Kesimpulan poin-poin utama yang dapat diperoleh dari para pakar agar dapat terwujud kemitraan atau kolaborasi pemerintah dan swasta adalah sebagai berikut:

1.Sertifikasi diharapkan tidak tumpang tindih. Menurut sebagian pakar, terutama praktisi perhotelan, SKB dapat diintegrasikan ke dalam sertifikasi Cleanliness, Health, Safety and Environmental Sustainability
2.(CHSE) yang dikoordinir oleh Kementerian Pariwisata dan Ekonomi Kreatif. Namun demikian pakar dari BMKG mengingatkan bahwa tumpang tindihnya sertifikasi harus dinyatakan dengan hati-hati, karena terkadang terdapat sertifikasi yang dikeluarkan oleh lembaga di dalam maupun luar negeri yang memiliki substansi yang hampir sama. Perwakilan BNPB menyampaikan perlu kajian mengenai sertifikasi dan persyaratan apa yang ada pada industri perhotelan dan intervensi apa yang perlu dilakukan.
3.Semangat berbagi-pakai data dan informasi. Data dapat dikumpulkan oleh berbagai instansi namun sifatnya terbuka.
4.Perlunya pengarusutamaan mitigasi kebencanaan dalam pendidikan. Perwakilan BNPB menyebutkan bahwa telah terdapat program satuan pendidikan aman bencana. Perwakilan ITLA menyebutkan potensi daya tarik wisata disaster tourism seperti Museum Tsunami sebagai sumber daya edukasi tanggap bencana. Perwakilan Kemenparekraf menginformasikan mengenai penggabungan desa wisata dan desa mtangguh bencana di beberapa destinasi.

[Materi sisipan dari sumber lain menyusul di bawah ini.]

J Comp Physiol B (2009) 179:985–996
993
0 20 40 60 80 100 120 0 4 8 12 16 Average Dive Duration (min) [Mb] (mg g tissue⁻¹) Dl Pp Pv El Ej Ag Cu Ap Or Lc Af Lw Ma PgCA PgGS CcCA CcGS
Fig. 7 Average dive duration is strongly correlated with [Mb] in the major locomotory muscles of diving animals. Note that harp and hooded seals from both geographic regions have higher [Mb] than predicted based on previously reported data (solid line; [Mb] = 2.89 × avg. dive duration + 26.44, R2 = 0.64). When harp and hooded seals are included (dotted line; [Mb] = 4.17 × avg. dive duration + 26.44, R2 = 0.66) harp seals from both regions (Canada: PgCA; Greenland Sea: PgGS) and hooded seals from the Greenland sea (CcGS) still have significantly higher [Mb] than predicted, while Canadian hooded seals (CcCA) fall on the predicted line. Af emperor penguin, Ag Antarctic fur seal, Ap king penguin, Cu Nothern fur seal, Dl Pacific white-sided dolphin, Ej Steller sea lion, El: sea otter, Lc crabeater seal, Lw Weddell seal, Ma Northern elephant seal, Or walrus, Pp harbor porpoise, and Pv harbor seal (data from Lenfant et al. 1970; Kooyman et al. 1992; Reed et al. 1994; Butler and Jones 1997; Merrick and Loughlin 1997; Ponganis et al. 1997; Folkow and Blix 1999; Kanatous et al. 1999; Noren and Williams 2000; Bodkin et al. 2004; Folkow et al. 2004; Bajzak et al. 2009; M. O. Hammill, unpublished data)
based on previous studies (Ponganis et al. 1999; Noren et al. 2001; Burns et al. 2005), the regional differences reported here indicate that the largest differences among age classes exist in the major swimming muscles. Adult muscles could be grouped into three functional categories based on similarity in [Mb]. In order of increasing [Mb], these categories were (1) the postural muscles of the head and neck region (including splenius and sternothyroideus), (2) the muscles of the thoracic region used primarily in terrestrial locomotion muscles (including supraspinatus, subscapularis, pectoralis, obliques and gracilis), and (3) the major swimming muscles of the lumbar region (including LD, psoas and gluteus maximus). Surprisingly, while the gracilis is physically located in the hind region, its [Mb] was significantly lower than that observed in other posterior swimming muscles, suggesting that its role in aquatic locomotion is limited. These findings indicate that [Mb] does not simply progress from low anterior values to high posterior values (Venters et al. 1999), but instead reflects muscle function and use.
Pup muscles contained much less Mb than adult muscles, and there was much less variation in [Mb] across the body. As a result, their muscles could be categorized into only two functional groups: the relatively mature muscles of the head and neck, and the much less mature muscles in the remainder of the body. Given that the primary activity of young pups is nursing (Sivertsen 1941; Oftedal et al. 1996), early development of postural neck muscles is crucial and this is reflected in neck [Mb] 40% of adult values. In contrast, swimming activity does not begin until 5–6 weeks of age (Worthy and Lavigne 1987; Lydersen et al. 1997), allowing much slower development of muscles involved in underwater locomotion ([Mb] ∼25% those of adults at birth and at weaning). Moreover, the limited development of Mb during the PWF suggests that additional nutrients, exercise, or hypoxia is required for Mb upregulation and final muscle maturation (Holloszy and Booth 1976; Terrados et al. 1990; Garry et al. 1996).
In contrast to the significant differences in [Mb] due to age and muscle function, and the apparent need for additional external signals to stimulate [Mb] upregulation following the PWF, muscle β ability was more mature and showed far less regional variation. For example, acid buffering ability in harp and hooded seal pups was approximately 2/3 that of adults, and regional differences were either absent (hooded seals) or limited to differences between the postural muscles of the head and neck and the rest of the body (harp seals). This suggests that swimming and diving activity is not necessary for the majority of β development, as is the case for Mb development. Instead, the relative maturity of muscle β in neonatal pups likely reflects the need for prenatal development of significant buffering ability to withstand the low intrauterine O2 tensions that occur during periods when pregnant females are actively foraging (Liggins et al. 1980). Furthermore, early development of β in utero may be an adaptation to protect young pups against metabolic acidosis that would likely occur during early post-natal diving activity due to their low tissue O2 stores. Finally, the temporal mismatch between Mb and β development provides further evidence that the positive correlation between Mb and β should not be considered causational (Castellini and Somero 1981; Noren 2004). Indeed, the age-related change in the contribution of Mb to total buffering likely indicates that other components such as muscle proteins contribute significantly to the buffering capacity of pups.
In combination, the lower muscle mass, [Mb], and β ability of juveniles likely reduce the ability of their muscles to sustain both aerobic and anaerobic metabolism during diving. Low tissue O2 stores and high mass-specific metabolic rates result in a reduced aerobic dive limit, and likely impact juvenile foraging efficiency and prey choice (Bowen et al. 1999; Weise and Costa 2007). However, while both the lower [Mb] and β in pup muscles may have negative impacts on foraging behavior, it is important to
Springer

5.Perlunya Business Continuity Plan (BCP), walaupun sifatnya voluntary namun penting untuk didorong sehingga ketika terjadi bencana, usaha pariwisata cepat bangkit kembali
6.Mekanisme saving system/funding sebagaimana salah satu wujud dari public private partnership. Mekanisme yang dimaksud adalah perusahaan menyisipkan sebagian dari revenue-nya untuk dapak diakses kembali saat membutuhkan dana untuk melakukan pelatihan/drill dalam rangka membangun usaha yang siaga bencana. Namun demikian, sebagian besar pakar menganggap mekanisme ini sulit untuk dilakukan.
7.Infrastruktur/sarpras, dapat diakses untuk kepentingan semua.
8.Monitoring, evaluasi, dan audit berkala

Tahapan selanjutnya penelitian tahun 2022 ini adalah penelitian terakhir dari tahun jamak (2 tahun). Tahapan selanjutnya adalah mengupayakan pengumpulan data perbandingan dengan industri pariwisata Jepang dapat segera dilaksanakan. Setelah memperoleh data perbandingan, direncanakan sebuah artikel berupa luaran tambahan.